Traditional business plans are generally anywhere between 30 to 40 pages long, which can feel intimidating to novice entrepreneurs. Where do you even start with this kind of document? Don’t worry: writing a business plan is not as complicated as it seems.
If you follow this specific framework, you should be able to draft a business plan, referring back to this asset often as a blueprint that’s constantly changing and growing. You might even find you have so much to share that it goes beyond the 40-page mark!
Here are the essential elements to include in your business plan
This is your startup’s brief synopsis. Essentially, it sums up who you are and what we need to know about your business. An executive summary is generally no longer than two pages, and answers the following questions:
- What does your business do?
- Which industry is the startup in and where is it located?
- When did the company start?
- Why are consumers interested in your offerings?
- How does the company make money?
Business description, concept and strategy
Now that we have a summary understanding what your company does, it’s time to delve into the business. Use this section to explore your startup more in-depth, in order to focus on the following details:
- How does your product or service work?
- Where did the idea for these offerings come from?
- What makes your products and services unique?
Additionally, you’ll use this section of a business plan to expand on your company’s goals. Outline the goals for your business, steps necessary to take to reach them, and the startup’s goal timeline.
This section of a business plan covers who or what makes up your competition. Every business has competitors, even if they are indirect (meaning that they may challenge your startup in the future).
You should be able to know, at a glance, which businesses are your competitors. Understand what the competition is currently offering, their pricing, and how they serve their customers. Analyze what would make consumers choose your products over a competing company.
Who makes up your target audience? A market analysis in a business plan outlines your ideal customer and his or her demographic profile. Think beyond what a customer may want, too. In a market analysis, you’ll study the needs of your customer and how your business can not just meet those needs, but anticipate and meet future needs.
Organization and management overview
This is your time to personally shine! An organization and management overview details more information about the company’s individuals. In this section of the business plan, you’ll include your background, relevant experience and core business responsibilities.
If you have any employees or business partners, you must also include their background information and roles, as well.
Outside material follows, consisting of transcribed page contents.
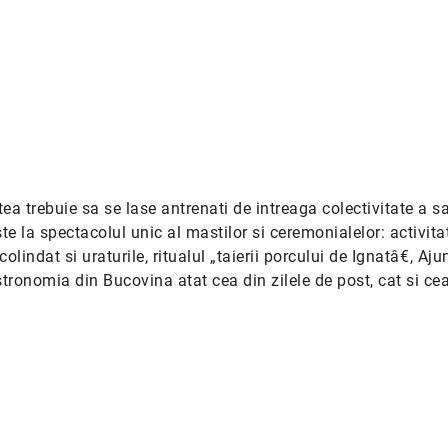
a trebuie sa se lase antrenati de intreaga colectivitate a sa
te la spectacolul unic al mastilor si ceremonialelor: activitat
colindat si uraturile, ritualul „taierii porcului de Ignatâ€, Aju
tronomia din Bucovina atat cea din zilele de post, cat si ce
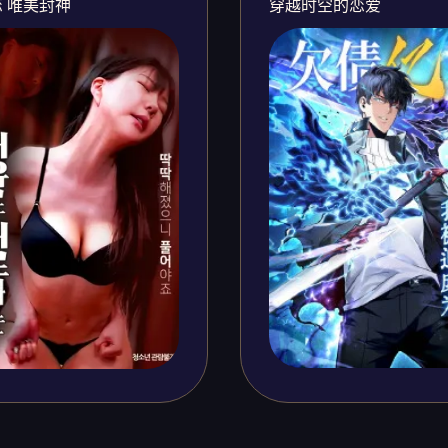
 唯美封神
穿越时空的恋爱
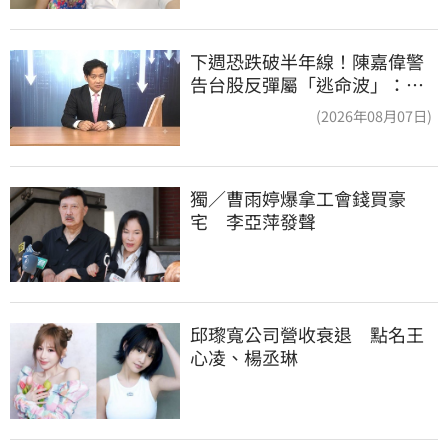
下週恐跌破半年線！陳嘉偉警
告台股反彈屬「逃命波」：空
頭大屠殺剛開始
(2026年08月07日)
獨／曹雨婷爆拿工會錢買豪
宅　李亞萍發聲
邱瓈寬公司營收衰退　點名王
心凌、楊丞琳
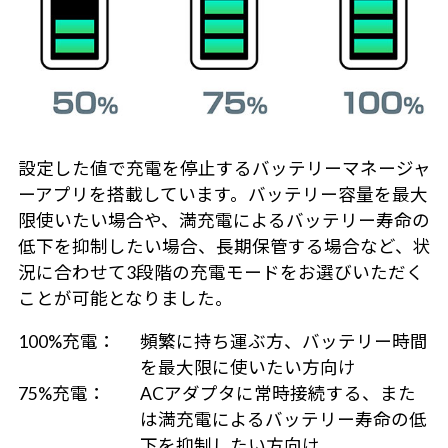
設定した値で充電を停止するバッテリーマネージャ
ーアプリを搭載しています。バッテリー容量を最大
限使いたい場合や、満充電によるバッテリー寿命の
低下を抑制したい場合、長期保管する場合など、状
況に合わせて3段階の充電モードをお選びいただく
ことが可能となりました。
100%充電：
頻繁に持ち運ぶ方、バッテリー時間
を最大限に使いたい方向け
75%充電：
ACアダプタに常時接続する、また
は満充電によるバッテリー寿命の低
下を抑制したい方向け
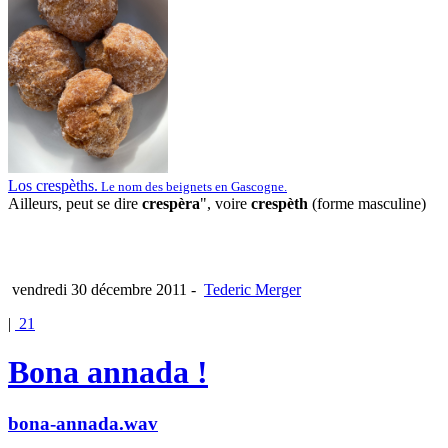
Los crespèths.
Le nom des beignets en Gascogne.
Ailleurs, peut se dire
crespèra
", voire
crespèth
(forme masculine)
vendredi 30 décembre 2011
-
Tederic Merger
|
21
Bona annada !
bona-annada.wav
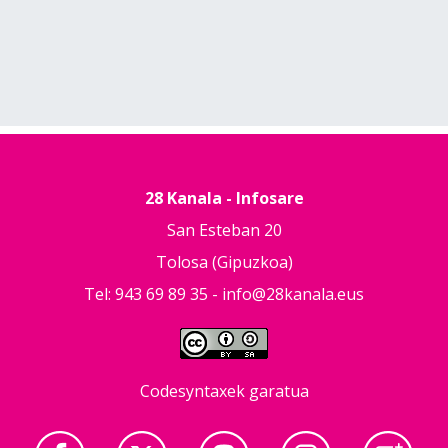
28 Kanala - Infosare
San Esteban 20
Tolosa (Gipuzkoa)
Tel: 943 69 89 35 -
info@28kanala.eus
Codesyntaxek garatua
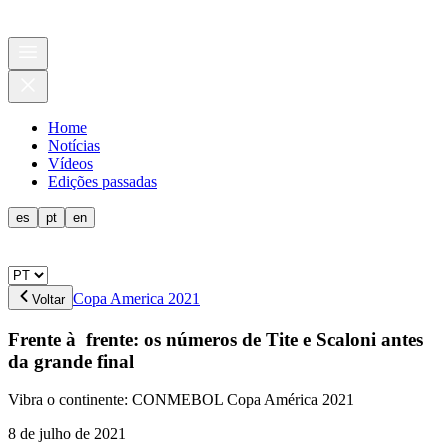
Home
Notícias
Vídeos
Edições passadas
es
pt
en
Copa America 2021
Voltar
Frente à frente: os números de Tite e Scaloni antes
da grande final
Vibra o continente: CONMEBOL Copa América 2021
8 de julho de 2021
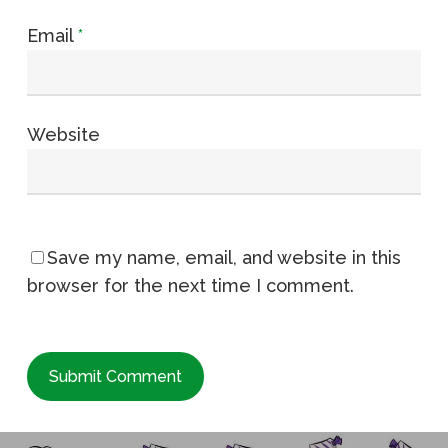
Email
*
Website
Save my name, email, and website in this
browser for the next time I comment.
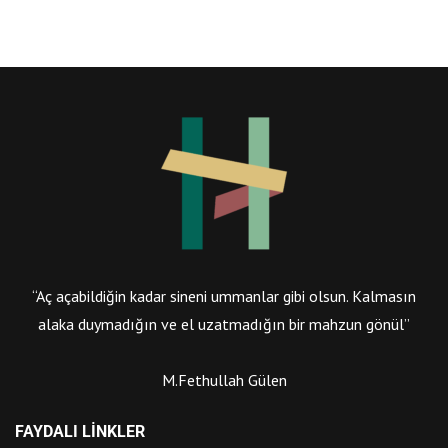
“Aç açabildiğin kadar sineni ummanlar gibi olsun. Kalmasın
alaka duymadığın ve el uzatmadığın bir mahzun gönül”
M.Fethullah Gülen
FAYDALI LINKLER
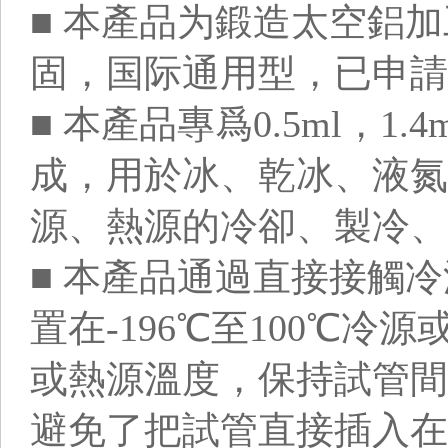
■ 本產品为鍛造太空鋁
固，国际通用型，已申請
■ 本產品專爲0.5ml，1
成，用於冰、乾冰、液氮
源、熱源的冷卻、製冷、
■ 本產品通過直接接觸
置在-196℃至100℃
或熱源溫度，保持試管間
避免了把試管直接插入在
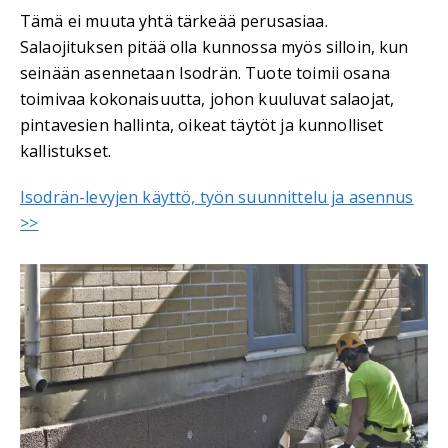
Tämä ei muuta yhtä tärkeää perusasiaa.
Salaojituksen pitää olla kunnossa myös silloin, kun
seinään asennetaan Isodrän. Tuote toimii osana
toimivaa kokonaisuutta, johon kuuluvat salaojat,
pintavesien hallinta, oikeat täytöt ja kunnolliset
kallistukset.
Isodrän-levyjen käyttö, työn suunnittelu ja asennus
>>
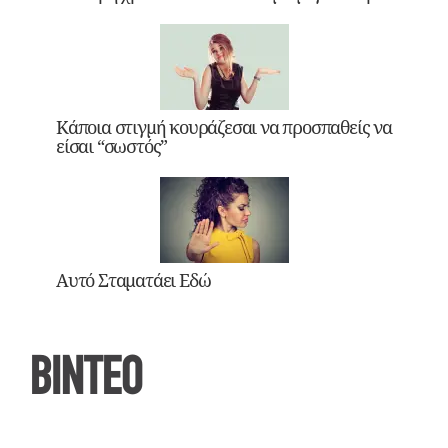
Κάποια στιγμή κουράζεσαι να προσπαθείς να
είσαι “σωστός”
Αυτό Σταματάει Εδώ
ΒΙΝΤΕΟ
This should include their work background, the date they were hired, and the role they were hired for in the company.
If you plan on getting investors on board, you’ll need financial documents to show that your startup is profitable. Or, proof that the company will earn a profit in the near future. This section is less focused on writing and more focused on tables and charts that cover the following numbers:
- Sales forecast
- Cash flow statement
- Profit and loss statement
- Expenses budget
- Break-even analysis
- Balance sheet for at least three years out into the future
As you wrap up your business plan draft, you may find little leftovers that need to be included… somewhere. Where should you put them? The appendix works nicely for items like partnership agreements and letters of incorporation.
Remember: Your business plan is a working document
Do you need to revise an existing timeline for reaching your goals? Are you seeking investors for capital, so you feel the need to create a financing request?
You may always return back to your business plan and edit accordingly. Revise and reevaluate as you see fit in order to put your business on the most direct track to success.